◆ Assignment ◆
Using the entries below, return word for word the lines from the one containing "অন্নপূর্ণা দেবনাথ" up to and including the last.

◆ Supplied data ◆
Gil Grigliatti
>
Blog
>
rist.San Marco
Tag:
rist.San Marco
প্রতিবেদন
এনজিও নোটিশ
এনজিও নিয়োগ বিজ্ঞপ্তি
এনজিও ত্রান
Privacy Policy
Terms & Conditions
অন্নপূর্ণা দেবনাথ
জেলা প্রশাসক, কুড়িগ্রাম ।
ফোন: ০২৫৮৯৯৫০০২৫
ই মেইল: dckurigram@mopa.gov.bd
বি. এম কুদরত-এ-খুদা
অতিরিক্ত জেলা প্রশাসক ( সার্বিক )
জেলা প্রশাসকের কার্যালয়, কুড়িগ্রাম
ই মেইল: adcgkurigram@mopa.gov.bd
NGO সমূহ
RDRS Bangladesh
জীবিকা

◆ Solved problem ◆
অন্নপূর্ণা দেবনাথ
জেলা প্রশাসক, কুড়িগ্রাম ।
ফোন: ০২৫৮৯৯৫০০২৫
ই মেইল: dckurigram@mopa.gov.bd
বি. এম কুদরত-এ-খুদা
অতিরিক্ত জেলা প্রশাসক ( সার্বিক )
জেলা প্রশাসকের কার্যালয়, কুড়িগ্রাম
ই মেইল: adcgkurigram@mopa.gov.bd
NGO সমূহ
RDRS Bangladesh
জীবিকা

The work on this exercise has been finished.